Assessment of the Predictive Value of Anti-beta1AR and Anti-L-CaC Antibodies in the Evolution to Dilated Cardiomyopathy in Patients With Acute Viral Myocarditis

Launched by UNION HOSPITAL, TONGJI MEDICAL COLLEGE, HUAZHONG UNIVERSITY OF SCIENCE AND TECHNOLOGY · Dec 15, 2024

Keywords

ClinConnect Summary

This clinical trial is studying the role of specific antibodies (anti-β1AR and anti-L-CaC) in predicting whether patients with acute viral myocarditis (a heart condition caused by a viral infection) will develop a more serious condition called dilated cardiomyopathy (DCM). About one-third of patients with acute viral myocarditis may face this progression, and understanding how these antibodies affect heart health could help doctors provide better care. The trial will involve around 300 patients aged 18 to 75 who have had symptoms for no more than 30 days.

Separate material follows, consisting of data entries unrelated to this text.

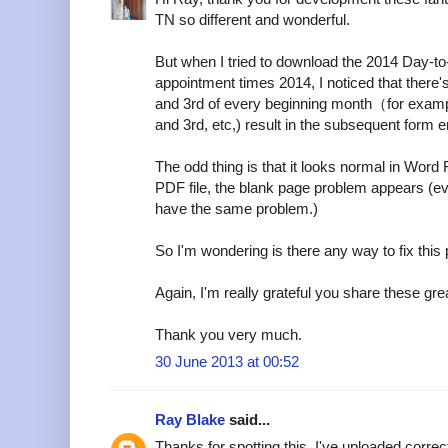
TN so different and wonderful.
But when I tried to download the 2014 Day-t
appointment times 2014, I noticed that there
and 3rd of every beginning month（for examp
and 3rd, etc,) result in the subsequent form er
The odd thing is that it looks normal in Word 
PDF file, the blank page problem appears (e
have the same problem.)
So I'm wondering is there any way to fix this
Again, I'm really grateful you share these grea
Thank you very much.
30 June 2013 at 00:52
Ray Blake
said...
Thanks for spotting this. I've uploaded corre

Eligible participants will be those who have been diagnosed with viral myocarditis, and they will need to sign an informed consent form to join the study. Throughout the trial, participants can expect to have their blood tested to measure the levels of these antibodies, which will help researchers learn more about their potential role in heart function. This study aims to identify important markers that could guide treatment options for patients with viral myocarditis, ultimately improving outcomes for those at risk of developing DCM.

Gender

ALL

Eligibility criteria

• Inclusion Criteria:
• • 1. Meets diagnostic criteria for VMC
• • 2. Clinical symptoms present for no more than 30 days
• • 3. Age ≥ 18 years and ≤ 75 years
• • 4. Subjects or their legal guardians are fully informed of the nature and risks of the study, participate voluntarily, and sign an informed consent form.
• Exclusion Criteria:
• • 1. Serious uncontrolled infection at enrolment ("uncontrolled" is defined as signs and symptoms of infection that persist without improvement despite antimicrobial or other treatment)
• • 2. Uncontrolled active bleeding at enrollment
• • 3. Systemic autoimmune disease such as systemic lupus erythematosus or diagnosed immunodeficiency disease at enrollment
• • 4. Pregnancy or breastfeeding
• • 5. Combination of serious diseases affecting survival, such as tumors, with a life expectancy shorter than 3 months
• • 6. Patients with poor compliance who are unable to complete the full course of the study
• • 7. Other conditions (e.g., overstimulation, sensitivity, cognitive impairment, mental illness, or substance abuse/addiction) that, in the judgment of the investigator, may increase the risk to the subject or interfere with the clinical study and judgment of the results.